HTTP/1.1 + TLS 1.3: 2 RTTs
  - TCP handshake: 1 RTT
  - TLS handshake: 1 RTT

HTTP/2 + TLS 1.3: 2 RTTs
  (Same as HTTP/1.1 + TLS 1.3)

HTTP/3 (QUIC) new connection: 1 RTT
  - Combined handshake: 1 RTT

HTTP/3 (QUIC) resumed: 0 RTT
  - Encrypted data in first packet

Bandwidth Utilization

HTTP/2 improves bandwidth utilization through stream prioritization and flow control. Servers can allocate bandwidth according to resource priority, sending critical CSS before optional analytics. Flow control prevents buffer bloat where fast servers overwhelm slow clients.

Header compression reduces bandwidth consumption, particularly important for mobile connections with limited bandwidth and metered data. Compressing a 2KB header down to 300 bytes saves bandwidth across hundreds of requests per page load.

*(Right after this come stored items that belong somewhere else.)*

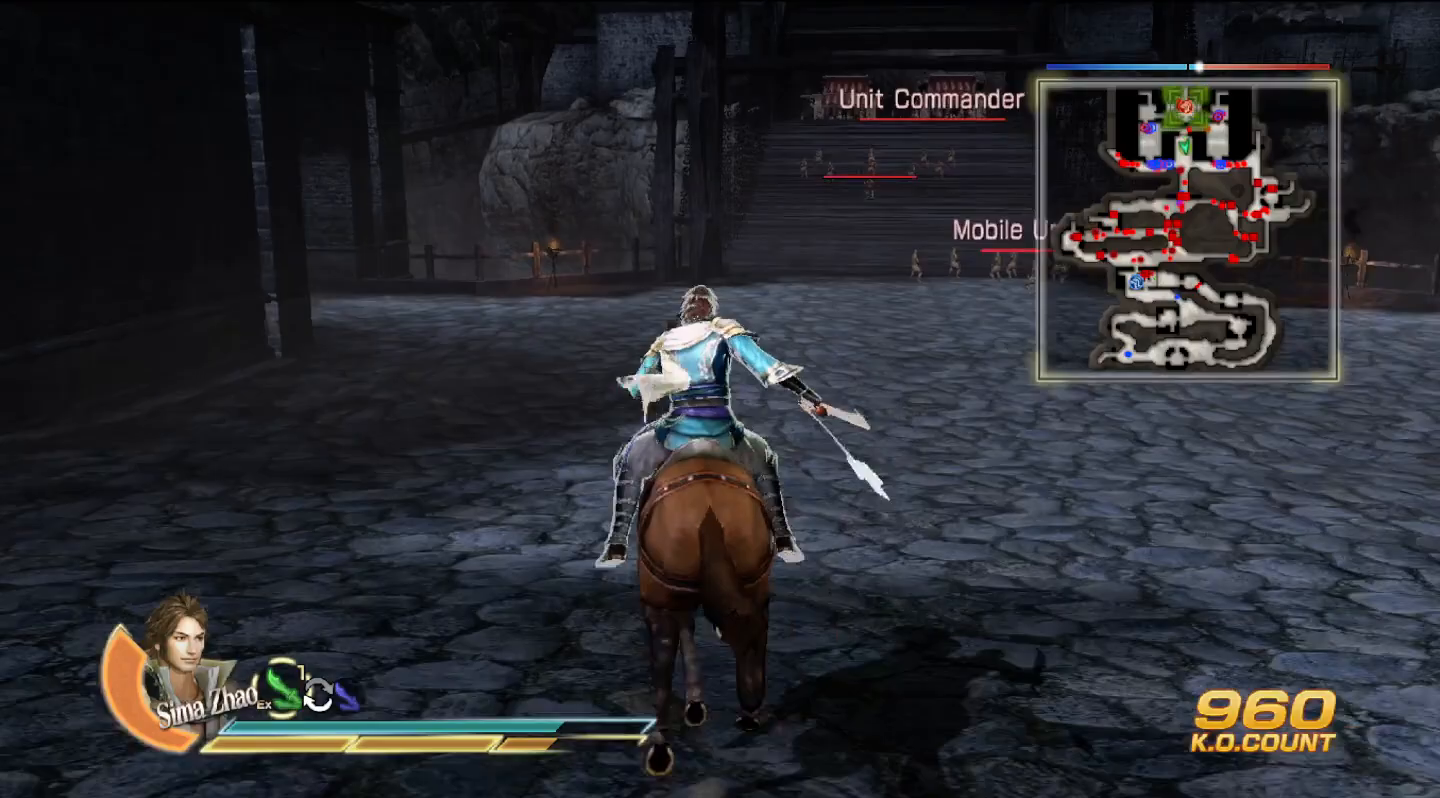
{"buttons": [], "left_stick": "up", "right_stick": "center", "events": []}
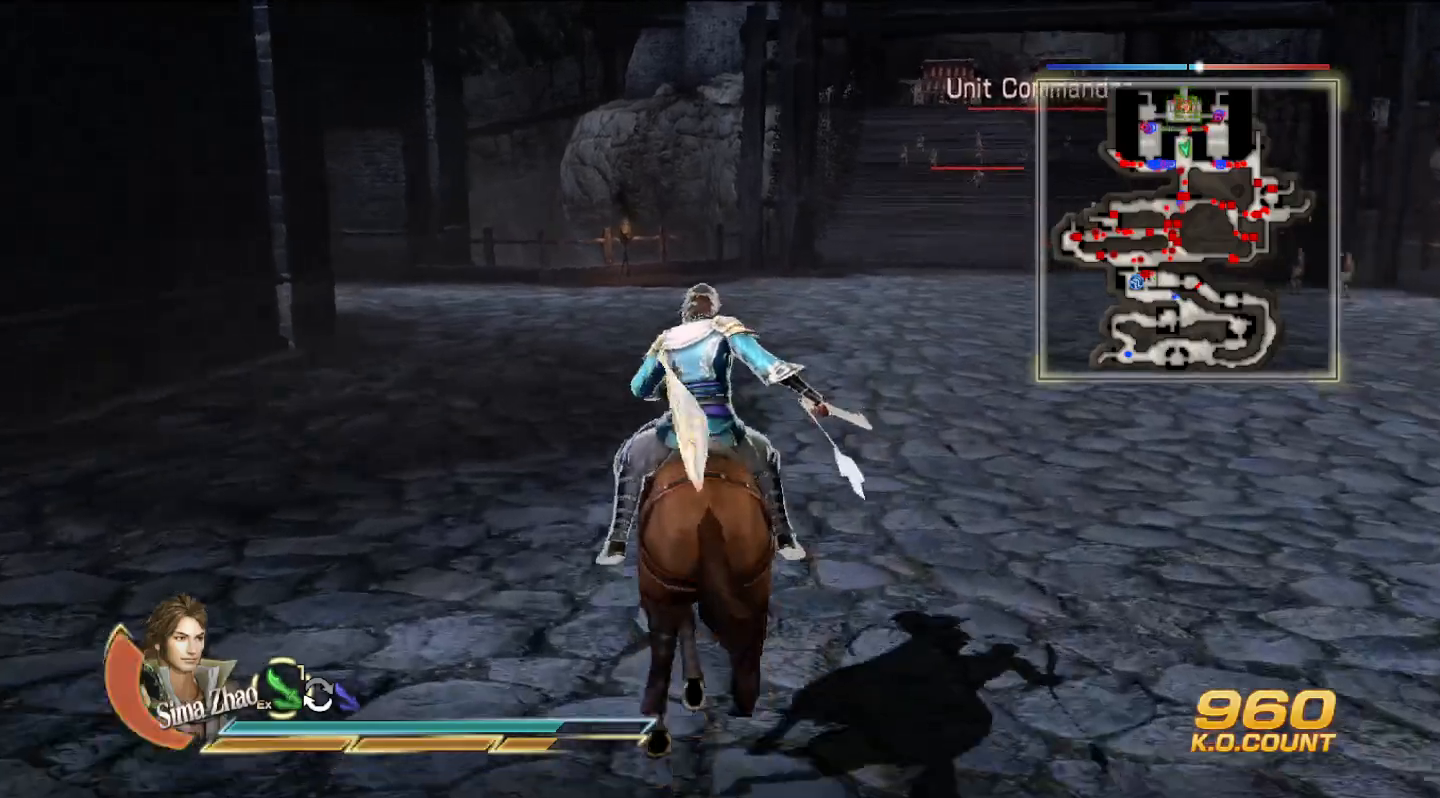
{"buttons": [], "left_stick": "up", "right_stick": "center", "events": []}
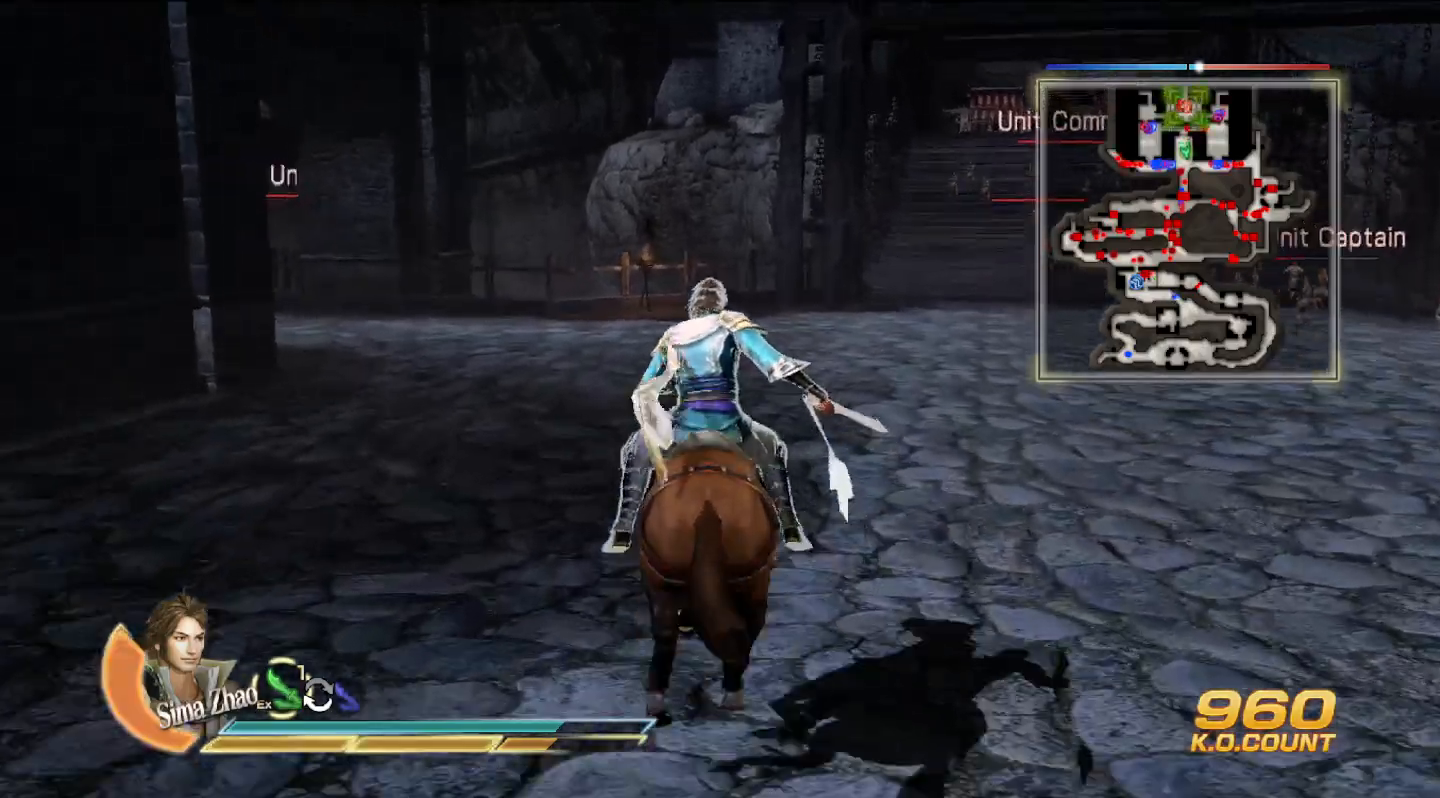
{"buttons": [], "left_stick": "up", "right_stick": "center", "events": []}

HTTP/3 handles loss recovery more efficiently than TCP. QUIC retransmits lost data with new packet numbers, eliminating retransmission ambiguity. When TCP retransmits, it cannot distinguish ACKs for original packets from ACKs for retransmissions, complicating congestion control. QUIC always knows which transmission was acknowledged.

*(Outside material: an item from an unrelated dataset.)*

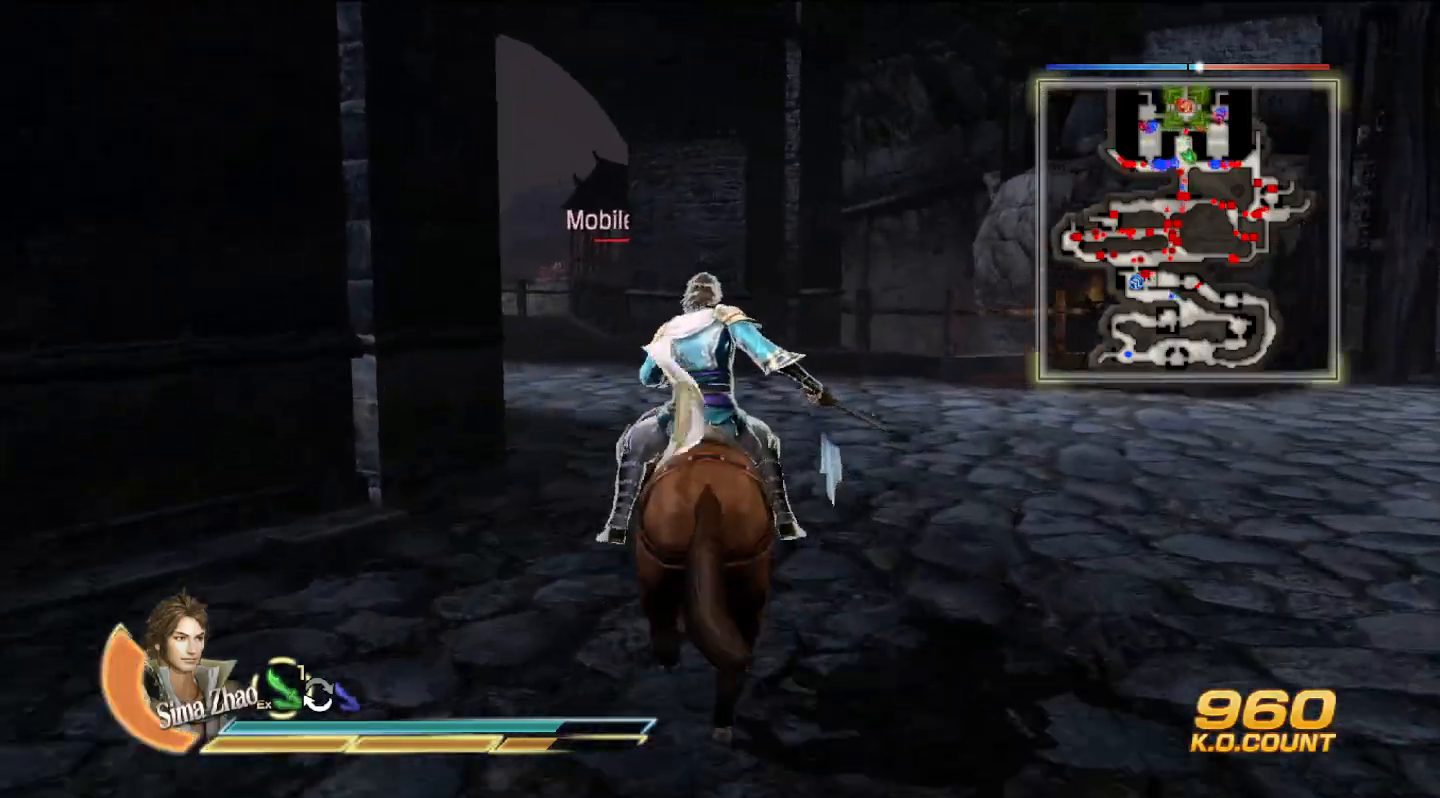
{"buttons": [], "left_stick": "up", "right_stick": "center", "events": []}
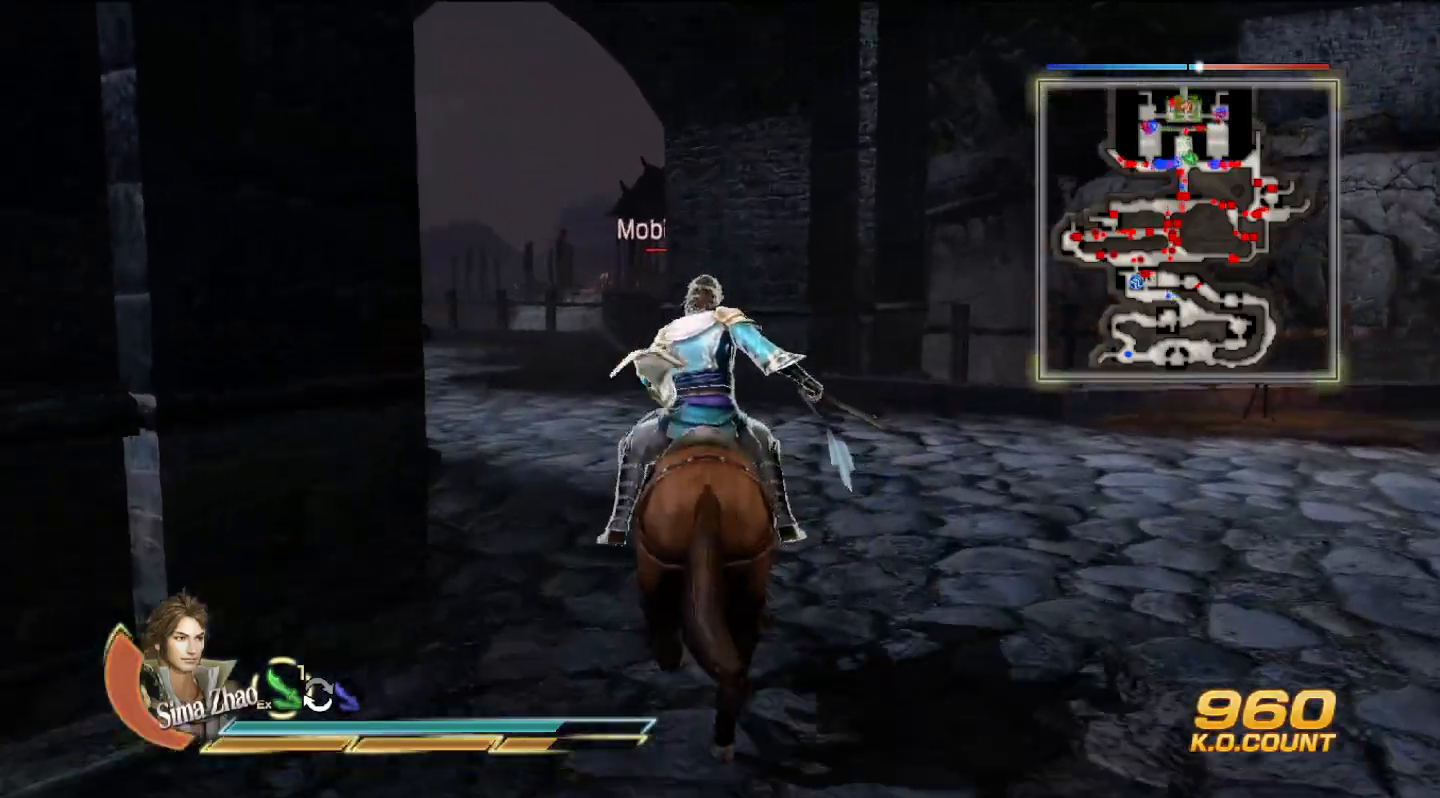
{"buttons": [], "left_stick": "up", "right_stick": "center", "events": []}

# Bandwidth utilization example
# Page with 1 HTML (50KB), 5 CSS (100KB total), 20 images (2MB total)

# HTTP/1.1 strategy:
# Send all CSS first (critical rendering path)
# Then send images
# 6 parallel connections partially helps

# HTTP/2 strategy with prioritization:
# HTML: highest priority (16)
# CSS: high priority (12)
# Images: lower priority (8)
# Server allocates bandwidth proportionally
# Critical resources complete faster

# Flow control prevents issues:
# Slow client with 1Mbps connection
# Fast server with 1Gbps connection
# Without flow control: server buffers millions of bytes
# With flow control: server sends only what client can receive

Resource Overhead

HTTP/2 reduces connection overhead by using fewer TCP connections. Each TCP connection consumes memory for send/receive buffers, congestion control state, and connection tracking. Reducing from 6-8 connections per origin to 1 connection decreases memory consumption on both client and server.

Server push can waste bandwidth if pushed resources are already cached. Browsers cannot inform servers about cache state before receiving PUSH_PROMISE frames. Some implementations mitigate this by tracking pushed resources using cookies or cache digests, but these approaches add complexity.

QUIC requires more CPU for cryptographic operations since all packets are encrypted, not just the handshake. However, hardware acceleration for AES-GCM and ChaCha20-Poly1305 makes this overhead manageable on modern systems. The CPU cost is offset by reduced connection establishment overhead and improved loss recovery.

# Memory comparison (approximate)
# Per TCP connection: 100-200KB buffers + tracking data

# HTTP/1.1 approach:
# 6 connections to cdn.example.com
# 6 connections to api.example.com
# 6 connections to www.example.com
# Total: 18 connections = 1.8-3.6MB

# HTTP/2 approach (with coalescing):
# 1 connection serving all three origins
# Total: 1 connection = 100-200KB
# Savings: 1.7-3.4MB per client

Ruby Implementation

HTTP/2 Client Libraries

Ruby provides several HTTP/2 client libraries. The http-2 gem offers a pure Ruby implementation of the HTTP/2 protocol. The httpx gem supports both HTTP/2 and HTTP/3 with a focus on performance and modern Ruby features.

require 'http/2'

client = HTTP2::Client.new
client.on(:frame) do |bytes|
  # Send binary frame data over socket
  socket.write(bytes)
end

stream = client.new_stream
stream.on(:close) do
  puts "Stream closed"
end

stream.on(:headers) do |headers|
  puts "Response headers: #{headers}"
end

stream.on(:data) do |data|
  puts "Response data: #{data}"
end

# Send request
headers = {
  ':scheme' => 'https',
  ':method' => 'GET',
  ':path' => '/api/users',
  ':authority' => 'example.com'
}
stream.headers(headers, end_stream: true)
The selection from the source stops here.